Problem statement — Retype the records below from their first line through the line holding "την δύναμη να μας φέρνει πιο κοντά και", including both ends and no pictures.

• • • • • • •

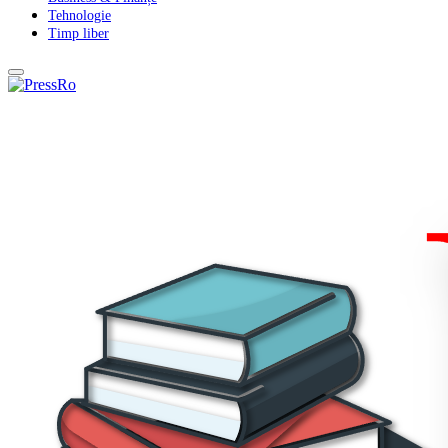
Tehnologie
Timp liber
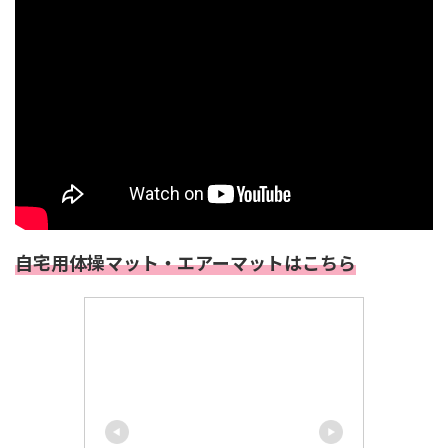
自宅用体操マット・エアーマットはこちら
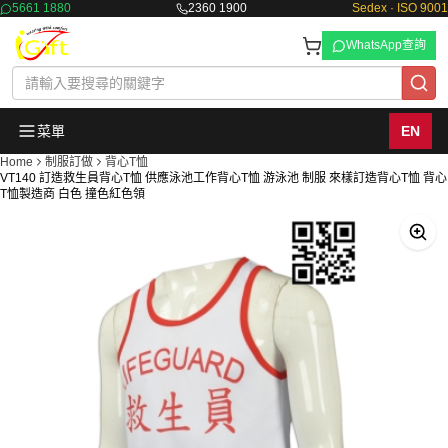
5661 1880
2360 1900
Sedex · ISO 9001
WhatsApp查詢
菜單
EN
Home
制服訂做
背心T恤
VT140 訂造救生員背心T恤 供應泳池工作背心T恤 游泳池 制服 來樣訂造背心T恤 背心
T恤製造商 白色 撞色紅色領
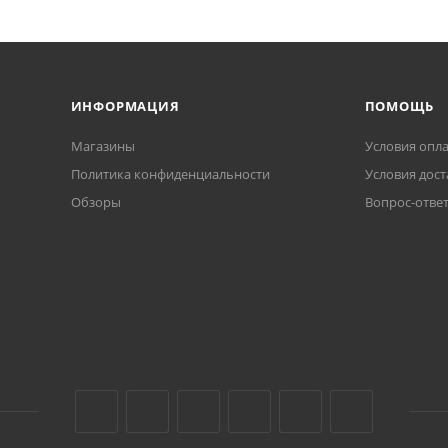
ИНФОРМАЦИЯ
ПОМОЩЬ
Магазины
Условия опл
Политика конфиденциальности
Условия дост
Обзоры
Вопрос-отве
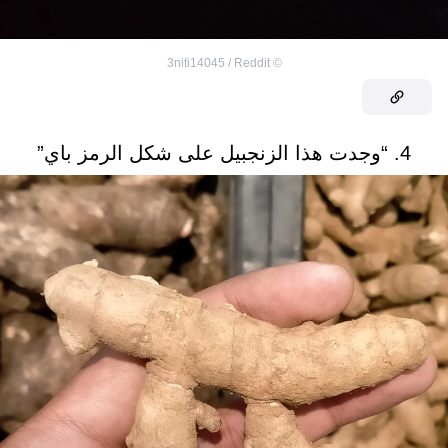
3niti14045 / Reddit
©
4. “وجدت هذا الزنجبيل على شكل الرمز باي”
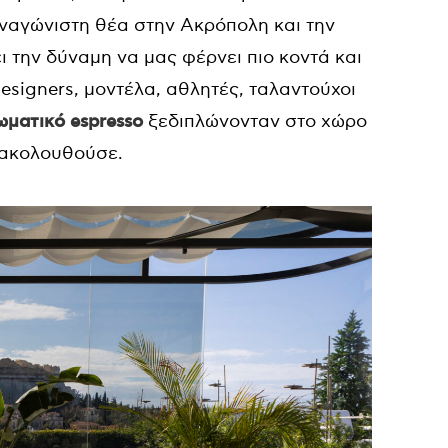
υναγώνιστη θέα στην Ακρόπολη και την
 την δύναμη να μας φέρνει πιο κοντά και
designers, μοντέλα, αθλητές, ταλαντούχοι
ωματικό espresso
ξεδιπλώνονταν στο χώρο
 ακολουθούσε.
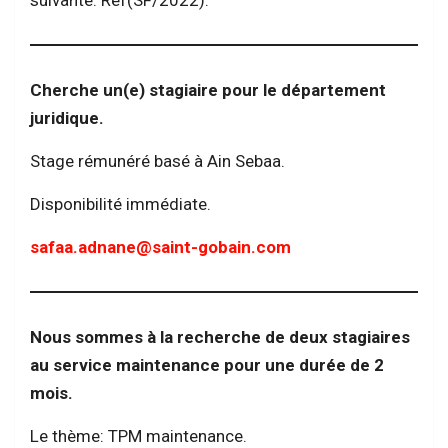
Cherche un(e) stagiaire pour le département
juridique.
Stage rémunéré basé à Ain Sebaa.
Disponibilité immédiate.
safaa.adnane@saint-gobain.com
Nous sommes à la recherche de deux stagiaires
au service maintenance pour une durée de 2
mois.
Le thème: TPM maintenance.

• • • • • • •

Written solution —
Tehnologie
Timp liber
自宅用体操マット・エアーマットはこちら
5661 1880
2360 1900
Sedex · ISO 9001
WhatsApp查詢
菜單
EN
Home
制服訂做
背心T恤
VT140 訂造救生員背心T恤 供應泳池工作背心T恤 游泳池 制服 來樣訂造背心T恤 背心
T恤製造商 白色 撞色紅色領
ИНФОРМАЦИЯ
ПОМОЩЬ
Магазины
Условия опл
Политика конфиденциальности
Условия дост
Обзоры
Вопрос-отве
3niti14045 / Reddit
©
4. “وجدت هذا الزنجبيل على شكل الرمز باي”
υναγώνιστη θέα στην Ακρόπολη και την
 την δύναμη να μας φέρνει πιο κοντά και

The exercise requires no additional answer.